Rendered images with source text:
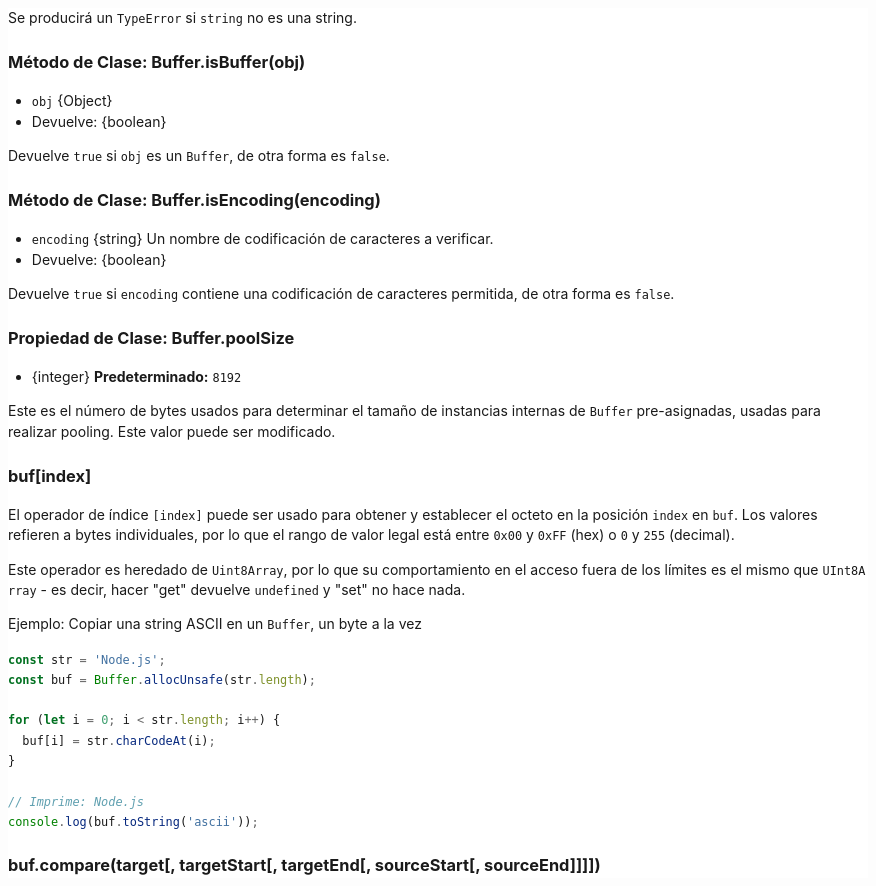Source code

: Se producirá un `TypeError` si `string` no es una string.

### Método de Clase: Buffer.isBuffer(obj)



* `obj` {Object}
* Devuelve: {boolean}

Devuelve `true` si `obj` es un `Buffer`, de otra forma es `false`.

### Método de Clase: Buffer.isEncoding(encoding)



* `encoding` {string} Un nombre de codificación de caracteres a verificar.
* Devuelve: {boolean}

Devuelve `true` si `encoding` contiene una codificación de caracteres permitida, de otra forma es `false`.

### Propiedad de Clase: Buffer.poolSize



* {integer} **Predeterminado:** `8192`

Este es el número de bytes usados para determinar el tamaño de instancias internas de `Buffer` pre-asignadas, usadas para realizar pooling. Este valor puede ser modificado.

### buf[index]



El operador de índice `[index]` puede ser usado para obtener y establecer el octeto en la posición `index` en `buf`. Los valores refieren a bytes individuales, por lo que el rango de valor legal está entre `0x00` y `0xFF` (hex) o `0` y `255` (decimal).

Este operador es heredado de `Uint8Array`, por lo que su comportamiento en el acceso fuera de los límites es el mismo que `UInt8Array` - es decir, hacer "get" devuelve `undefined` y "set" no hace nada.

Ejemplo: Copiar una string ASCII en un `Buffer`, un byte a la vez

```js
const str = 'Node.js';
const buf = Buffer.allocUnsafe(str.length);

for (let i = 0; i < str.length; i++) {
  buf[i] = str.charCodeAt(i);
}

// Imprime: Node.js
console.log(buf.toString('ascii'));
```

### buf.compare(target[, targetStart[, targetEnd[, sourceStart[, sourceEnd]]]])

• _Aim of the exercise_
Take every line above that includes the string "para" and return it.

• _Task result_
Este es el número de bytes usados para determinar el tamaño de instancias internas de `Buffer` pre-asignadas, usadas para realizar pooling. Este valor puede ser modificado.
El operador de índice `[index]` puede ser usado para obtener y establecer el octeto en la posición `index` en `buf`. Los valores refieren a bytes individuales, por lo que el rango de valor legal está entre `0x00` y `0xFF` (hex) o `0` y `255` (decimal).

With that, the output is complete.